14. Somut olayda davalı işverenin yurt dışı projesinde çalıştırılmak üzere istihdam edilen davacı işçi 14.12.2018-22.04.2020 tarihleri arasında davalı Şirketin ... Havalimanı Projesinde çalışmıştır. Davacı tarafından ... görme edimi fiilen söz konusu ülkede yerine getirilmiş olup ilgili dönemlerde ... işyerinin de işçinin işini fiilen yaptığı ... olduğu sabittir. Davacıya çalıştığı bu dönemlerde ücreti de ... dinarı olarak ödenmiştir. Daha sıkı ilişkili hukukun tespitinde sadece işçi ve işverenin ... olması ... başına belirleyici kriter kabul edilemez. Buna göre hukuk seçimi anlaşması bulunmayan ve daha sıkı ilişkili hukukun ... hukuku olmadığı anlaşılan çalışma döneminde uyuşmazlığa ... işyeri hukukunun uygulanması gerektiğinin düşünülmemesi hatalıdır.

15. Tüm bu hususlar dikkate alındığında hukuk seçimi anlaşması bulunmayan çalışma döneminde 5718 sayılı Kanun'un 27 nci maddesinin ikinci fıkrası kapsamında ... işyeri hukuku olan ... hukukunun uyuşmazlıkta uygulanması gerekmektedir. Hâl böyle olunca, uzman bir bilirkişiden de denetime elverişli rapor alınmak suretiyle dosya kapsamındaki delil durumu birlikte değerlendirilerek dava konusu alacaklar hakkında, usuli kazanılmış haklar da gözetilerek bir karar verilmesi gerekmektedir.
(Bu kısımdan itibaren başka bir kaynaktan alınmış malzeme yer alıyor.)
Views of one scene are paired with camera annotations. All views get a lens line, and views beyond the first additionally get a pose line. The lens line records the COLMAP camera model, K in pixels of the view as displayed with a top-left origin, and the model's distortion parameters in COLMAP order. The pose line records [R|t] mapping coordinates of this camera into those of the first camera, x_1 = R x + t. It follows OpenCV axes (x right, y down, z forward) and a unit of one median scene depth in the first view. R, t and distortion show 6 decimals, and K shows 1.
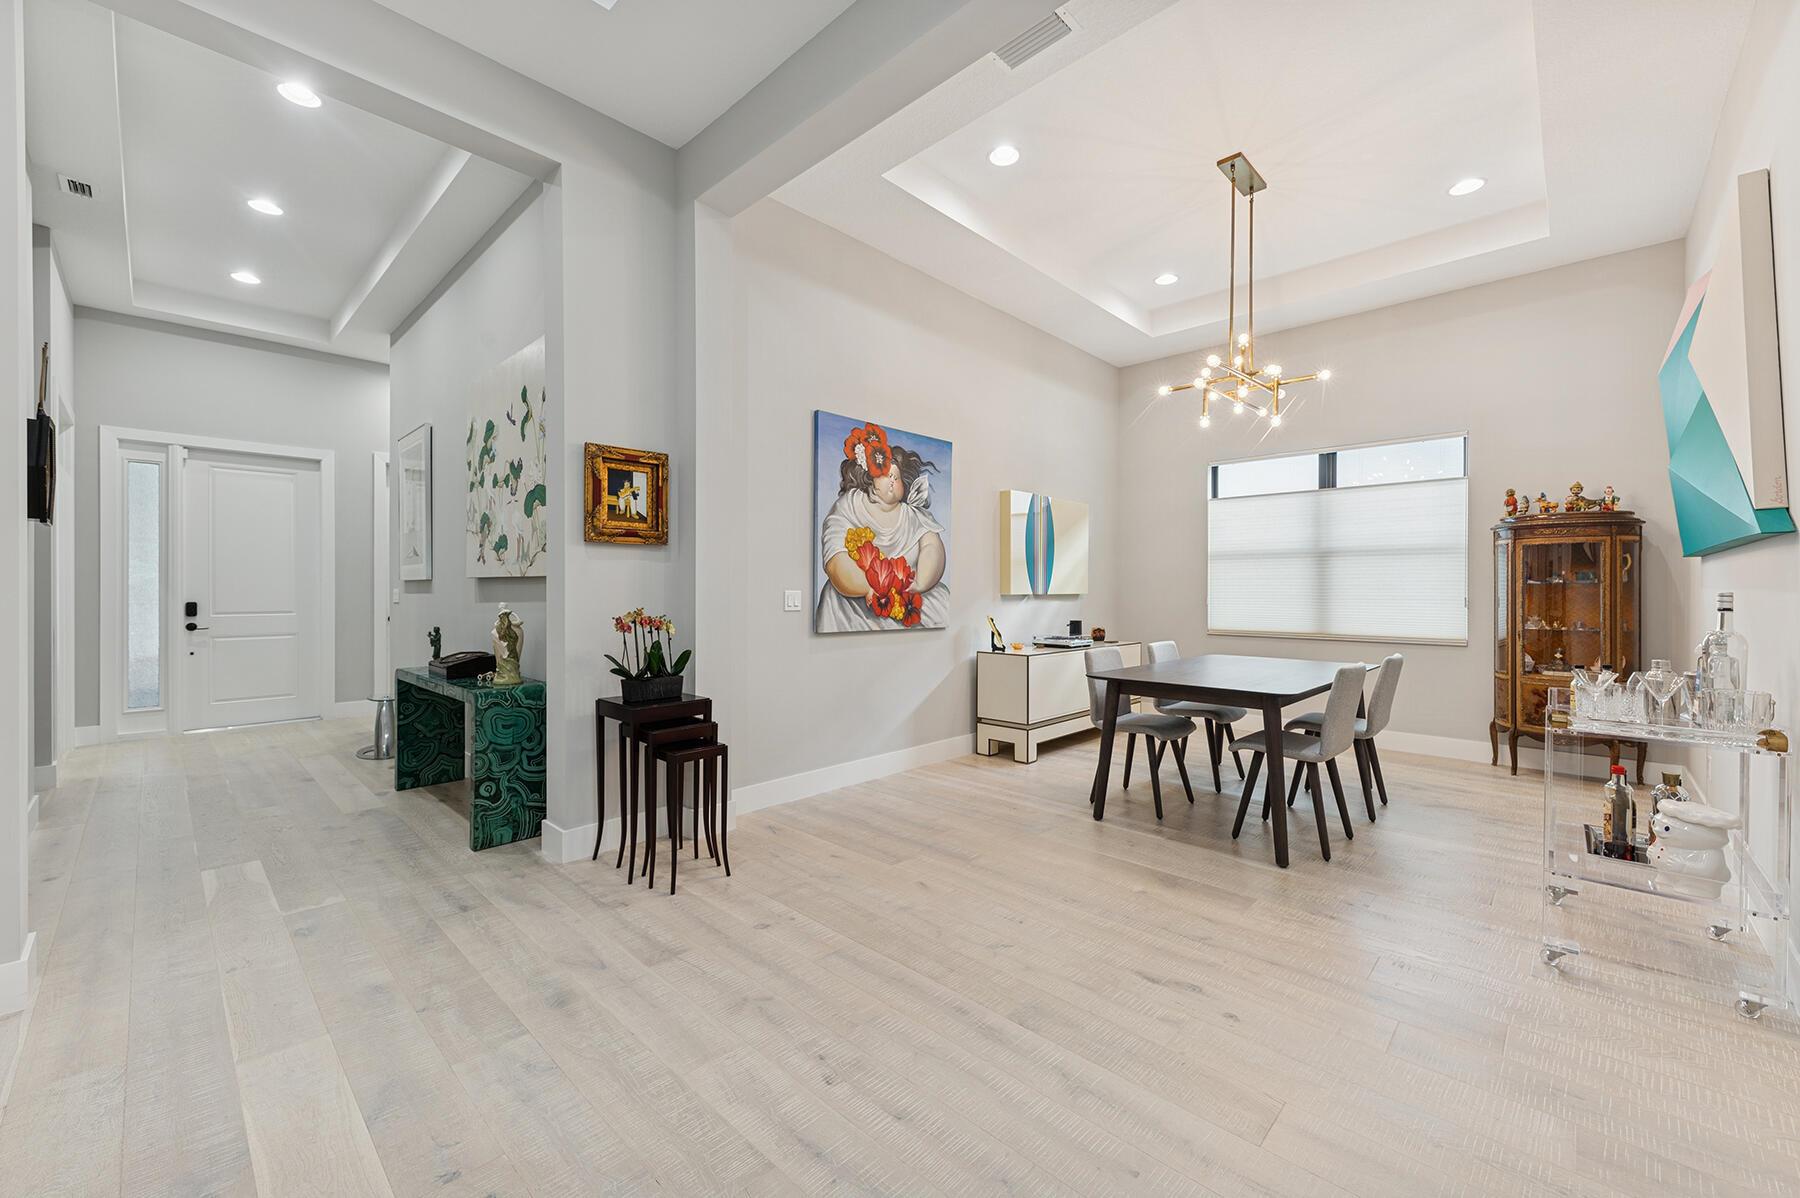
lens RADIAL K [[708.0, 0, 918.1], [0, 708.0, 589.7], [0, 0, 1]] dist [0.007475, -0.002069]
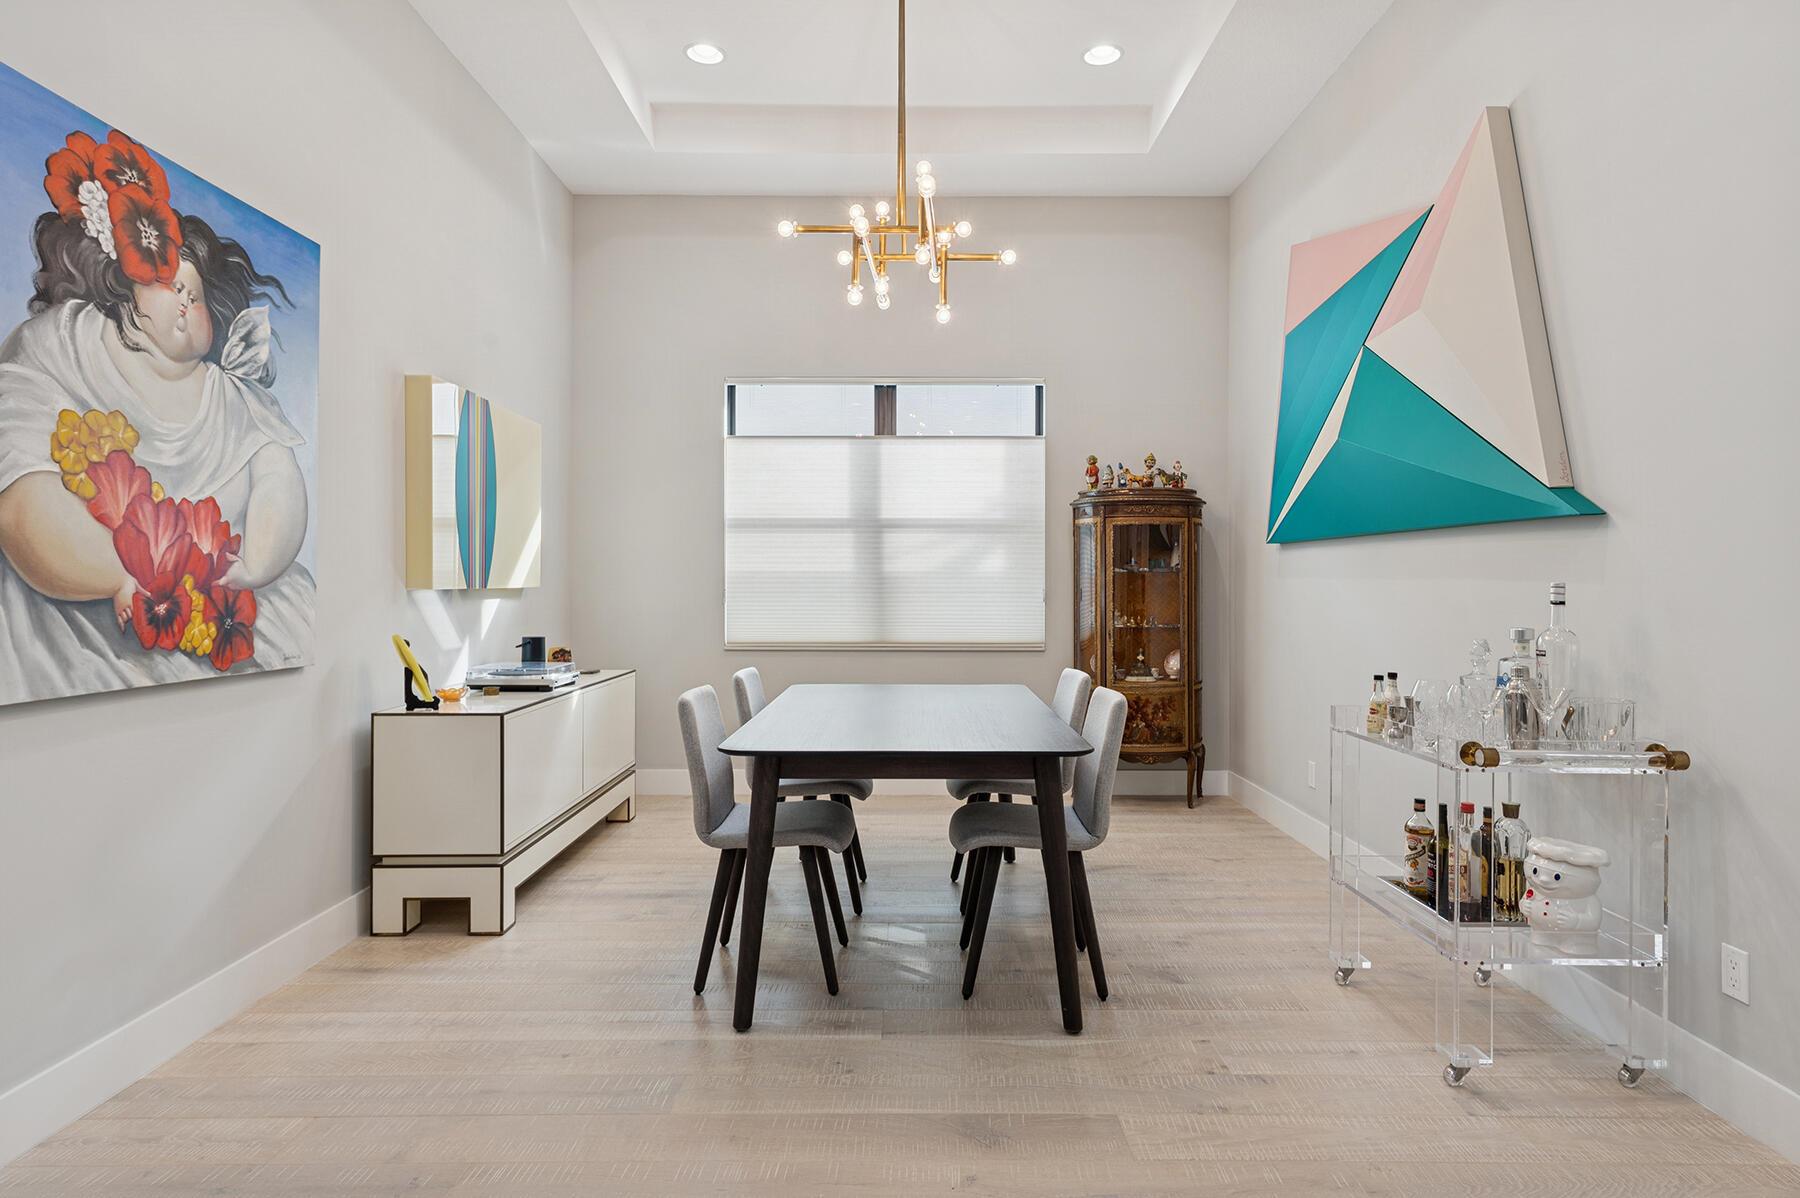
lens RADIAL K [[1027.1, 0, 908.9], [0, 1027.1, 583.5], [0, 0, 1]] dist [0.011339, 0.003441]
pose [[0.733599, -0.003604, 0.679573, -0.134122], [0.000318, 0.999988, 0.004959, -0.000880], [-0.679582, -0.003422, 0.733591, 0.312223]]
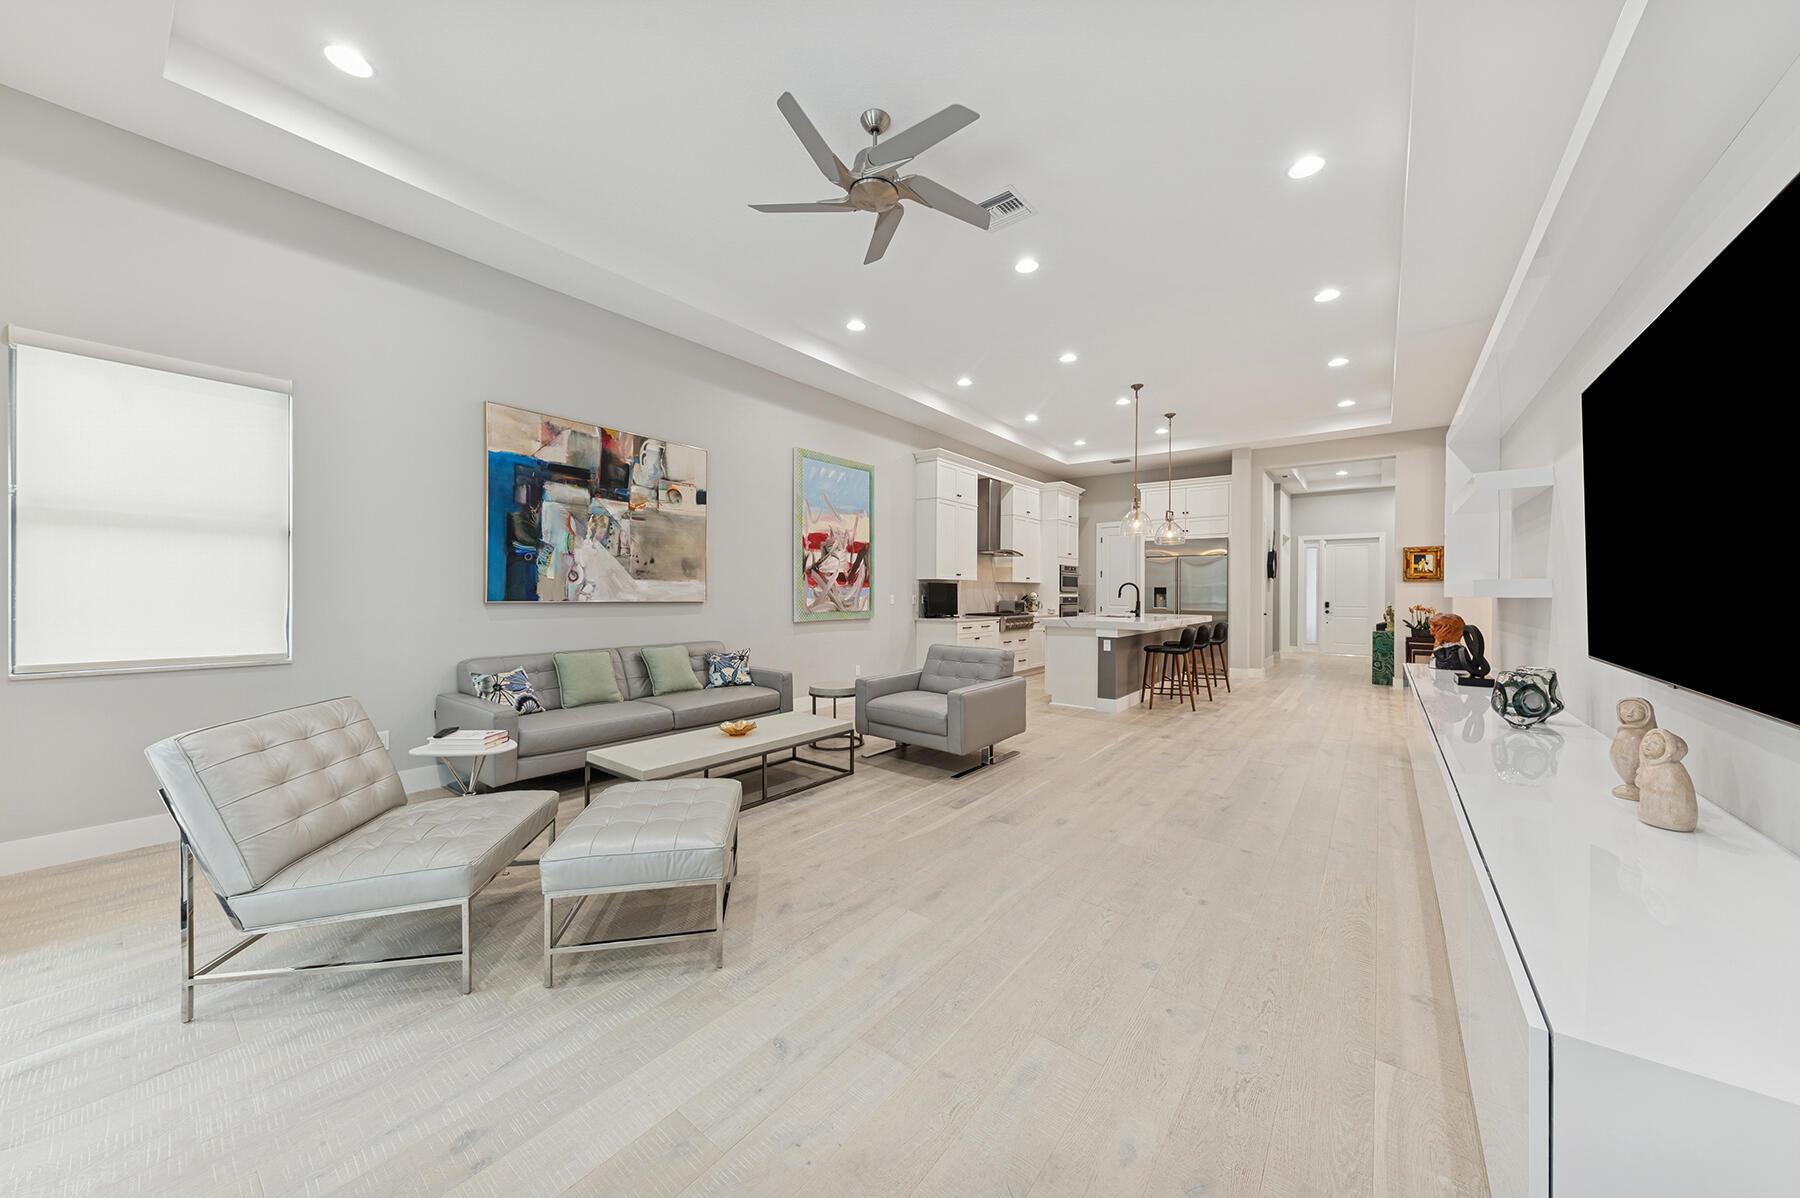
lens RADIAL K [[614.6, 0, 899.9], [0, 614.6, 593.1], [0, 0, 1]] dist [0.012701, -0.000661]
pose [[0.092092, 0.000909, -0.995750, 1.332708], [-0.008165, 0.999967, 0.000158, -0.002485], [0.995717, 0.008116, 0.092096, -0.918006]]
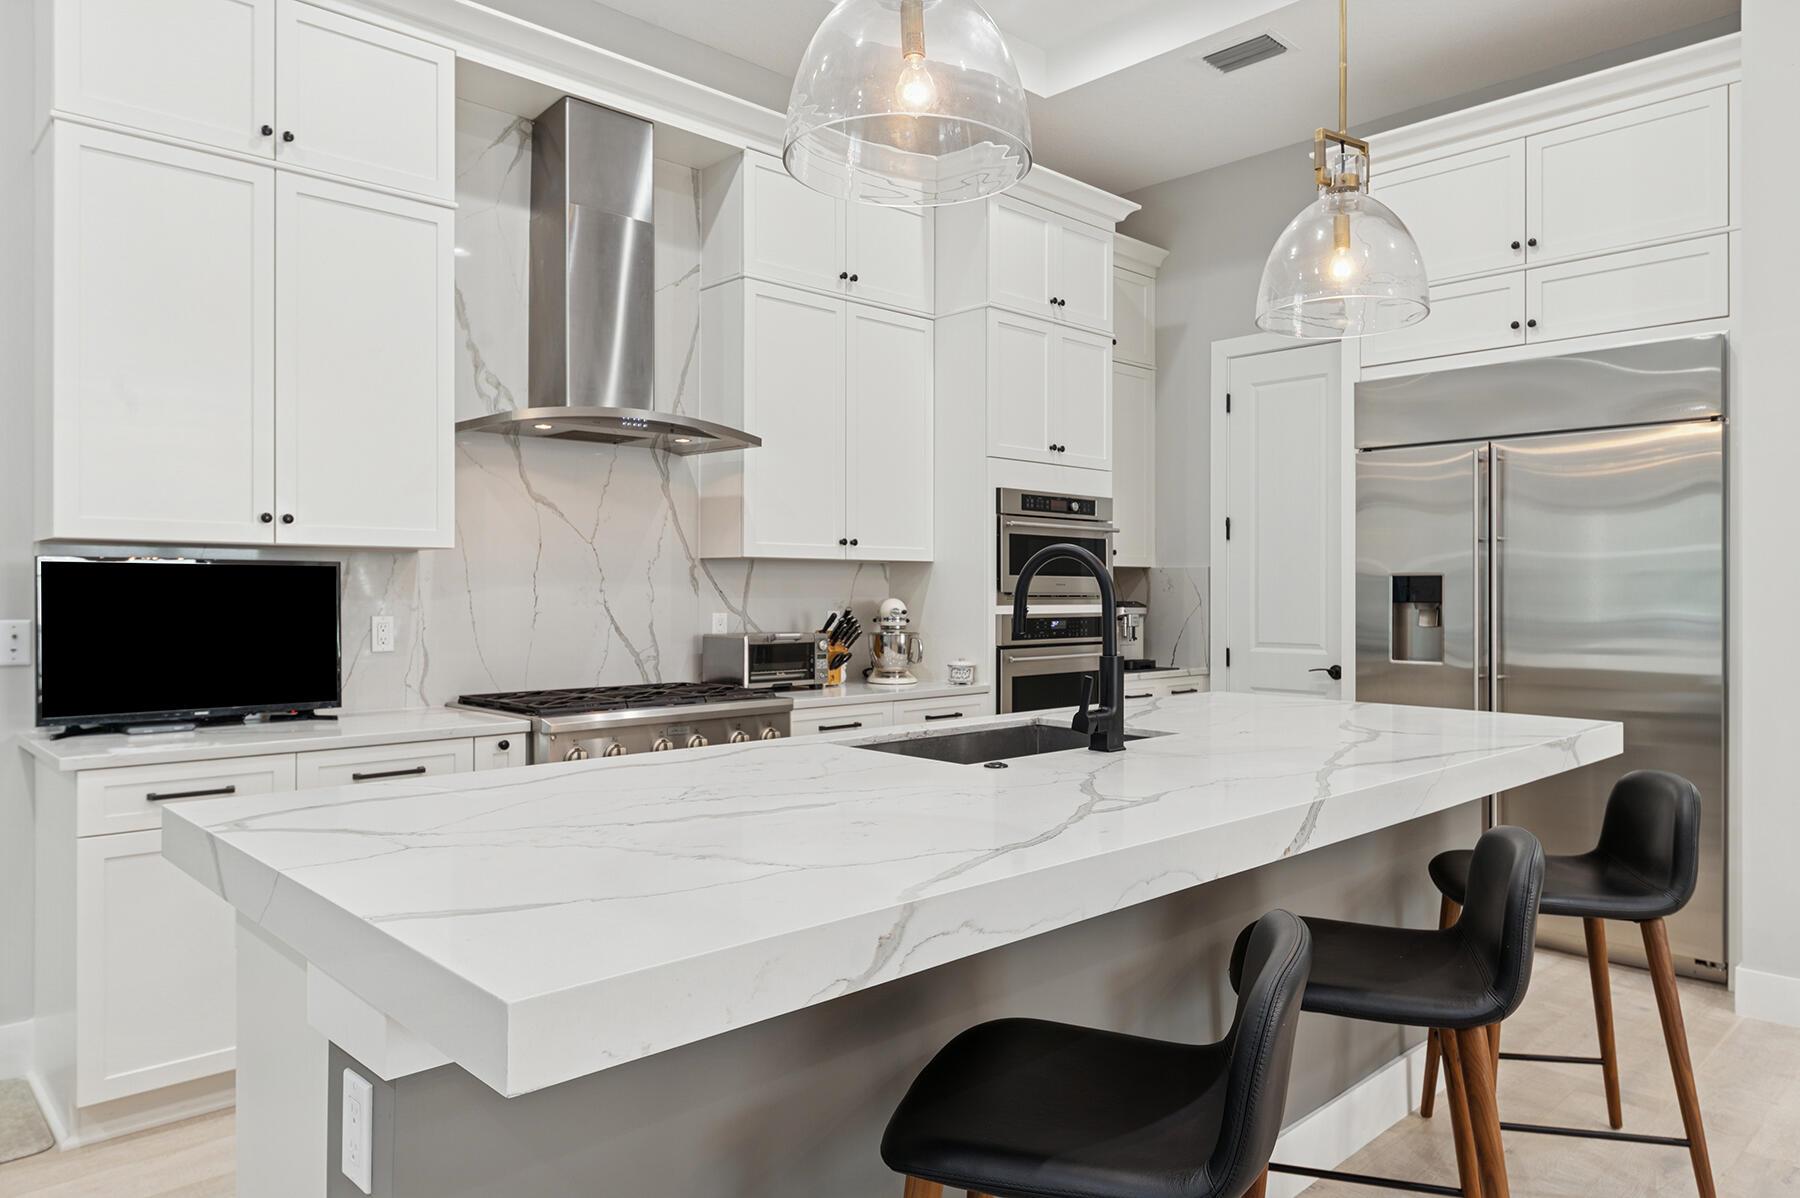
lens RADIAL K [[1173.0, 0, 903.9], [0, 1173.0, 593.1], [0, 0, 1]] dist [0.015032, -0.001492]
pose [[-0.054533, -0.000778, -0.998512, 0.226902], [-0.002471, 0.999997, -0.000644, -0.013738], [0.998509, 0.002432, -0.054534, -0.159487]]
Bu maddi ve hukuki olgular gözetilmeden yazılı şekilde karar verilmesi hatalı olup kararın bu sebeple bozulması gerekmiştir.

VI. KARAR

Açıklanan sebeplerle;

1. Temyiz olunan, İlk Derece Mahkemesi kararına karşı istinaf başvurusunun esastan reddine ilişkin Bölge Adliye Mahkemesi kararının ORTADAN KALDIRILMASINA,

2. İlk Derece Mahkemesi kararının BOZULMASINA,

Bozma sebebine göre davalı vekilinin diğer temyiz itirazlarının incelenmesine şimdilik yer olmadığına,

Peşin alınan temyiz karar harcının istek hâlinde ilgiliye iadesine,

Dosyanın kararı veren İlk Derece Mahkemesine, bozma kararının bir örneğinin kararı veren Bölge Adliye Mahkemesine gönderilmesine,

27.11.2023 tarihinde oy birliğiyle karar verildi.